Federico García Lorca was the most important and influential Spanish poet and playwright of the 20th century. He was also a writer of prose, a musician and an artist. He died tragically at the age of 38, shot dead at the outbreak of the Spanish civil war. He is believed to lie in a mass grave on the outskirts of Granada, but despite recent investigations, his body has not yet been recovered.
Federico was born into a wealthy and well-connected family in Granada. His mother was a school teacher who encouraged her son’s literary development. In 1914 he enrolled in Granada University to study Philosophy, Literature and Law. His first publication was an anthology of prose pieces on various political and cultural topics, published in 1918.
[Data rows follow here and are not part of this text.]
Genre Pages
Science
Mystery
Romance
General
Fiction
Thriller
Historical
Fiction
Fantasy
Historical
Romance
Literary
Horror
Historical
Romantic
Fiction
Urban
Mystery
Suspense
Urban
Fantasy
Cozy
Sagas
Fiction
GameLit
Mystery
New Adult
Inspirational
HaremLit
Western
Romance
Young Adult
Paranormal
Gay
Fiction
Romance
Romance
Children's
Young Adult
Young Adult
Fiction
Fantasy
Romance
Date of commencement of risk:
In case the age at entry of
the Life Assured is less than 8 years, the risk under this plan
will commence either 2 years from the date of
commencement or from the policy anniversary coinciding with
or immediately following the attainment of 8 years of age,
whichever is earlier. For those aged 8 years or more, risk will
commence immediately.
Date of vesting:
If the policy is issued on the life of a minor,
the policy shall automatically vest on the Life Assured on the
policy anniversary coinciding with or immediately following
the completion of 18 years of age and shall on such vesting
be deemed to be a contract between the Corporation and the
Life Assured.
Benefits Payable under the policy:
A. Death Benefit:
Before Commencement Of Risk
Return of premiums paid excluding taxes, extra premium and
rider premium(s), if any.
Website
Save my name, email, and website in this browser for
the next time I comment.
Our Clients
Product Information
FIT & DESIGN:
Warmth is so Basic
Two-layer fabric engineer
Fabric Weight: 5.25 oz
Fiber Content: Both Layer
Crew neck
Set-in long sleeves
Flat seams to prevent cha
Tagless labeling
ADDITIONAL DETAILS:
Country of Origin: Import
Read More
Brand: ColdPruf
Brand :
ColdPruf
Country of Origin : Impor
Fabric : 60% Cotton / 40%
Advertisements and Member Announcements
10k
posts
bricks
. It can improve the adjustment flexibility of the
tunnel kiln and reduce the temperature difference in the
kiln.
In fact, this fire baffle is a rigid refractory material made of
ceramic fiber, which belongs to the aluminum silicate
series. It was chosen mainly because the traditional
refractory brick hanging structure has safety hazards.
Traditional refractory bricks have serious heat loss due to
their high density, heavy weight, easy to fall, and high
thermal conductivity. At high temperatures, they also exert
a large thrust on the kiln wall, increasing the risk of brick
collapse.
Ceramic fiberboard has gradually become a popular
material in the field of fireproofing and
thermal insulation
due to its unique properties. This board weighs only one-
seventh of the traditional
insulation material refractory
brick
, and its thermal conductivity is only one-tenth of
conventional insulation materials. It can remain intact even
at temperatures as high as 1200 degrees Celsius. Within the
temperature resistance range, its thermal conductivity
In 1919 he moved to Madrid where he found himself at the heart of an intellectual movement frequented by people of the caliber of Albert Einstein, John Maynard Keyes and Madame Curie. He also built strong links with Spanish intellectuals such as the film producer Luis Bruñuel, the poet Rafael Alberti and the artist Salvador Dalí.
In 1921 he returned to Granada and worked on various artistic productions with the composer Manuel de Falla. In 1929 he travelled to New York where he spend one year, followed by a period in Havana, Cuba, both of which had a strong influence on his intellectual and artistic development.
His return to Spain in 1931 coincided with the start of the Second Republic and Lorca became involved in a theatre group called “La Barraca” whose aim was to bring theatre productions to the towns and villages of Spain. In 1933 his plays became very popular in Buenos Aires and he spent some months there enjoying artistic and economic success. On his return to Spain he worked intensely, completing some of his most famous plays, organizing theatre groups, travelling, performing and giving recitals and conferences.
In the build up to the Civil War in 1936, he was offered asylum by Colombia and Mexico but he rejected these offers and continued to stay with his family in Granada. He never aligned himself politically and had a wide circle of friends of all political persuasions, including the Falange party leader José Antonio Primo de Rivera, who was a lover of poetry. When asked about his political beliefs he said: “I feel catholic, communist, anarchist, libertarian, traditionalist and monarchist”. He believed in human beings and friendship and did not appear to take any threat to his life seriously.
After being arrested and spending one night in an improvised jail, he was shot by the nationalist faction on 16th August 1936 along with other political prisoners, accused of being a Russian spy, having worked as a secretary to a socialist leader and for being a homosexual.